SOURCE EXTRACT:
Acculturative stress

Along with traumatic experiences, resettlement stress in adjusting to a new culture is another important challenge for refugees (Berry, 1986). Particularly in societies with a single dominant culture such as South Korea, NKRs can experience greater cultural conflicts and stress. Acculturative stress includes homesickness, a sense of alienation, culture shock, feeling marginalized, and perceived discrimination (Kim et al., 2015). The adverse psychological impact of acculturative stress was consistently noted in prior findings, including decreasing NKRs’ self-efficacy and resiliency and increasing passive coping strategies for stressors (Kim et al., 2015; M. Lee et al., 2016; Lim & Han, 2016). Consequently, a high level of acculturative stress was found to predict adverse psychiatric outcomes such as depression, anxiety, and PTSD (Cho et al., 2011, 2009; Y. Kim, 2013; Kim et al., 2015; Lee, 2011; M. Lee et al., 2016; Lim & Han, 2016; Um et al., 2015), even after controlling for traumatic experience or daily life stress (Jeon et al., 2013). Furthermore, acculturative stress was suggested to mediate the adverse effects of risk factors, such as traumatic experience or perceived discrimination, on psychiatric outcomes (Lee, 2011; M. Lee et al., 2016). These findings highlight the crucial role of cultural adaptation in NKRs’ mental health.

SUPPLIED RECORDS:
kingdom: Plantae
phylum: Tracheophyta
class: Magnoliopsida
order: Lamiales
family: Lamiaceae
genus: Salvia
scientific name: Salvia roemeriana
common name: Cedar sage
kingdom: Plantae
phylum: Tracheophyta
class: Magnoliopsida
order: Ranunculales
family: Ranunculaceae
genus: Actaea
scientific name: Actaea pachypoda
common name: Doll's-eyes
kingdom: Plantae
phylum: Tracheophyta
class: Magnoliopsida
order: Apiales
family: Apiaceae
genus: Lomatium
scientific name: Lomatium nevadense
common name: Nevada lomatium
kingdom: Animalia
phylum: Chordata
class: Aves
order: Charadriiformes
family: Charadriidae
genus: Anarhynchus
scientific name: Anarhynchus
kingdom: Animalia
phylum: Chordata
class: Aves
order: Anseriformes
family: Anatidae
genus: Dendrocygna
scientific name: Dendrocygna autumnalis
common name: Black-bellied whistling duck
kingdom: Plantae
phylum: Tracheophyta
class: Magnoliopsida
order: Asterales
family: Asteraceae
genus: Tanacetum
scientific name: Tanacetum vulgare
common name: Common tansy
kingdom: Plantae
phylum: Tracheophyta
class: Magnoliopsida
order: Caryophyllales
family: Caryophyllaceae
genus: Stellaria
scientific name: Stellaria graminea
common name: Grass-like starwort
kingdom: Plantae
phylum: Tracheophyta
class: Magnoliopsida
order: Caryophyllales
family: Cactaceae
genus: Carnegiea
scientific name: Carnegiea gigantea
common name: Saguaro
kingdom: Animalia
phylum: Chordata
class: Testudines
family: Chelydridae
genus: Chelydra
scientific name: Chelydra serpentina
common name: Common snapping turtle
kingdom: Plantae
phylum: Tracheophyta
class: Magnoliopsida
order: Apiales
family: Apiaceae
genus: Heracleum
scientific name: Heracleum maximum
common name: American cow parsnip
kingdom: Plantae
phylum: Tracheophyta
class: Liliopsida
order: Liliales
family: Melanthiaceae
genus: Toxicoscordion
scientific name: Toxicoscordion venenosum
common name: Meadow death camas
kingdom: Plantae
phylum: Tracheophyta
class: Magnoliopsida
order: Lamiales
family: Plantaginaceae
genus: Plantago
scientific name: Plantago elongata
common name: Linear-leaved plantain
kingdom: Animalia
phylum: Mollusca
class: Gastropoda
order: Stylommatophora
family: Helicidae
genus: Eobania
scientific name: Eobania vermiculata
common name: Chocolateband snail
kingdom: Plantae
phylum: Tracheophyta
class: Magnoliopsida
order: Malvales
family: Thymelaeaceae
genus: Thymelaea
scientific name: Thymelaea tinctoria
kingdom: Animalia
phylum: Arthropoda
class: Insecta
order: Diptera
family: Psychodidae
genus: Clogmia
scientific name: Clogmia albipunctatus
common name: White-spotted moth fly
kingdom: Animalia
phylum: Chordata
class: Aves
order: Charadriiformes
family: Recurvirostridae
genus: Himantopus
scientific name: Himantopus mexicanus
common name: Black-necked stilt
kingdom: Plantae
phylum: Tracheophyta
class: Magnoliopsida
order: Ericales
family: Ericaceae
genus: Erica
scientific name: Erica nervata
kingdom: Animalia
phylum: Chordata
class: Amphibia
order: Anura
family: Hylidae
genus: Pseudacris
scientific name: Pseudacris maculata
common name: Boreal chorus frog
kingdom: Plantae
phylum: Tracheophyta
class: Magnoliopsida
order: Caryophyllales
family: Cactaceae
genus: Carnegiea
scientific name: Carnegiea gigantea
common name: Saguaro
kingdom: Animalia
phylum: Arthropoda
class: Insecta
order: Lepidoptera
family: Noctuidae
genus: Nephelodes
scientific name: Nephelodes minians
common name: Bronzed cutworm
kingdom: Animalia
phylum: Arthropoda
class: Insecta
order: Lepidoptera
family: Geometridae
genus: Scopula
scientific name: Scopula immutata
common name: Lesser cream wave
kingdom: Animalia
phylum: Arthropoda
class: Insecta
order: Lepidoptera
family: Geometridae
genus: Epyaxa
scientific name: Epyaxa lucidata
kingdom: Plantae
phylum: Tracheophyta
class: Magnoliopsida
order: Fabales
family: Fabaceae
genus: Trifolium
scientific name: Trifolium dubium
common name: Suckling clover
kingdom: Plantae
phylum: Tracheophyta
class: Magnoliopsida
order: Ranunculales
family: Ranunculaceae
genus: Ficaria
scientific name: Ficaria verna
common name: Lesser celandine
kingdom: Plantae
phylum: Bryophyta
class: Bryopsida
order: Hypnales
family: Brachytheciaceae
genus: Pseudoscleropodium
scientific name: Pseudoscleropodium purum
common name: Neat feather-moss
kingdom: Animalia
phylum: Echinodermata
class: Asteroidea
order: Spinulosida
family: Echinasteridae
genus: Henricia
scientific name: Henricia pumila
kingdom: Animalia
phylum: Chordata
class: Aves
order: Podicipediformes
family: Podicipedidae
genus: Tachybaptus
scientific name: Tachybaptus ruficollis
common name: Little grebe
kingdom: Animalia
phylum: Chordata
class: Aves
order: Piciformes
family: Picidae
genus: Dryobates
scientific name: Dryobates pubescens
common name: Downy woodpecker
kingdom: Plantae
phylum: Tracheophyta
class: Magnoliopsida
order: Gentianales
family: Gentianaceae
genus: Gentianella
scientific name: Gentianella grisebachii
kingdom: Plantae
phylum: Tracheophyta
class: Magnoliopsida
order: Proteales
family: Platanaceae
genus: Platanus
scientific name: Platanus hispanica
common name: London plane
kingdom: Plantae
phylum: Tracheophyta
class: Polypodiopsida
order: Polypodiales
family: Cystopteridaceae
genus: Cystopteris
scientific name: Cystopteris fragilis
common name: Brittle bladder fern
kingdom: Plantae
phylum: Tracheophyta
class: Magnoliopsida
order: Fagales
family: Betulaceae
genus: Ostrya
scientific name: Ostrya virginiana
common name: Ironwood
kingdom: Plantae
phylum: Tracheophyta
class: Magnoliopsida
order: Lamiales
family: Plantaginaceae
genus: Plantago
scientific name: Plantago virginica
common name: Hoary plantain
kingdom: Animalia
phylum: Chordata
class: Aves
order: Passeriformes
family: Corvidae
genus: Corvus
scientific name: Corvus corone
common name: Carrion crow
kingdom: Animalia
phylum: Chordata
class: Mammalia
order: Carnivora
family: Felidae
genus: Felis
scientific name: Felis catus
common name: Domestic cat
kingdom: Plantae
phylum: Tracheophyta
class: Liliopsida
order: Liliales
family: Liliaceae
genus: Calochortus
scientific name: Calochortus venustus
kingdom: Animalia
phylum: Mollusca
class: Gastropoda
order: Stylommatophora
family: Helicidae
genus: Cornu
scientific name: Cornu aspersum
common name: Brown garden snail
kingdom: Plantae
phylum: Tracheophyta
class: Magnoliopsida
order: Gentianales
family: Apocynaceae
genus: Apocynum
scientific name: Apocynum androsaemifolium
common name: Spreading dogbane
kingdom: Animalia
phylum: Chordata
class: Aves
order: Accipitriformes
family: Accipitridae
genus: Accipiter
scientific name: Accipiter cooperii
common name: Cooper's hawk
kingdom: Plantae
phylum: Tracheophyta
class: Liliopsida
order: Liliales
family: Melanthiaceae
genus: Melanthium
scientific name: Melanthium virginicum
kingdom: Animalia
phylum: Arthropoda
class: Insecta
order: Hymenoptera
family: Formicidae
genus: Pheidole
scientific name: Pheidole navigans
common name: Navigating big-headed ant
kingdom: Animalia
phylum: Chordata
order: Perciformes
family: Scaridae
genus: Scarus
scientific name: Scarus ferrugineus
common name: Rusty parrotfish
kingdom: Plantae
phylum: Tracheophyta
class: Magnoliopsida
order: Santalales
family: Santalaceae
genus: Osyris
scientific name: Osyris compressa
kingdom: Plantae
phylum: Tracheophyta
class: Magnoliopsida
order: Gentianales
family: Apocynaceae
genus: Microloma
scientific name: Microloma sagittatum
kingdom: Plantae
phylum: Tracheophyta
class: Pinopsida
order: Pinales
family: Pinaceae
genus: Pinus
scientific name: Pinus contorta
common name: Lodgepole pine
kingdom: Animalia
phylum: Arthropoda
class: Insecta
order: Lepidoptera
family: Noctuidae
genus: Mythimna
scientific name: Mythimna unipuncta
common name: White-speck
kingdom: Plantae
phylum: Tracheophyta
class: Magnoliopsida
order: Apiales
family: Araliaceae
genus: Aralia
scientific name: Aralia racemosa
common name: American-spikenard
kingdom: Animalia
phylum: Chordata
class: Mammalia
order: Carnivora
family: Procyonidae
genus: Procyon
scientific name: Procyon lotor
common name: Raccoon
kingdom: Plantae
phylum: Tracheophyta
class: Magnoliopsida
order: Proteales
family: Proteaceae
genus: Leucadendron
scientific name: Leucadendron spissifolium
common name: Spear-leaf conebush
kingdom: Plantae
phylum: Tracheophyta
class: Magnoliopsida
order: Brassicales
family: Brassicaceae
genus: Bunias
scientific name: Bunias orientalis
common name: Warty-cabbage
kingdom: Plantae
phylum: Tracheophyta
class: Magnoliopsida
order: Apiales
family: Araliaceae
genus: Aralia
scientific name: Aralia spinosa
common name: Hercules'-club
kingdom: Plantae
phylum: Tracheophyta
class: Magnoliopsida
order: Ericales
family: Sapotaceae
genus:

WORK INSTRUCTION A:
Answer these from the passage on acculturative stress:
(i) In what kind of society does the passage say NKRs can experience greater cultural conflicts and stress?
(ii) Which psychiatric outcomes does it say a high level of acculturative stress was found to predict?
(iii) Acculturative stress was suggested to mediate the adverse effects of which risk factors?
WORK INSTRUCTION B:
Carry on the passage on acculturative stress among NKRs after its final sentence.

EXERCISE OUTPUT A:
(i) A society with a single dominant culture, such as South Korea.
(ii) Depression, anxiety, and PTSD.
(iii) Traumatic experience or perceived discrimination.

EXERCISE OUTPUT B:
Social support

Particularly for NKR youths, social support seems to have a profound influence on psychological adaptation. Higher perceived social support consistently predicted better psychological adaptation (Baek et al., 2007; Kim et al., 2014; Park & Yoon, 2007), with higher unofficial social support – such as support from family members and friends – being particularly strongly related to lower depression and anxiety symptoms (Park & Yoon, 2007). Interestingly, when separating friends into other NKRs and South Koreans, only friendships with South Korean peers, but not with those from North Korea, were related to fewer internalizing problems in adolescent NKRs (Baek et al., 2007). This may be because building social connections with South Korean friends facilitates NKRs’ socio-cultural adaptation to South Korea. However, the effect of perceived social support was mixed for adult NKRs. Whereas social support was linked to decreased psychiatric symptoms such as depression in two reports (Lim, Shin, & Kim, 2010; Song et al., 2016), after controlling for socio-demographic variables and familial factors, perceived social support had no significant association with depressive symptoms (Jeon et al., 2009). The independent mental health effect of social support for adult NKRs remains unclear, given the scarcity of findings.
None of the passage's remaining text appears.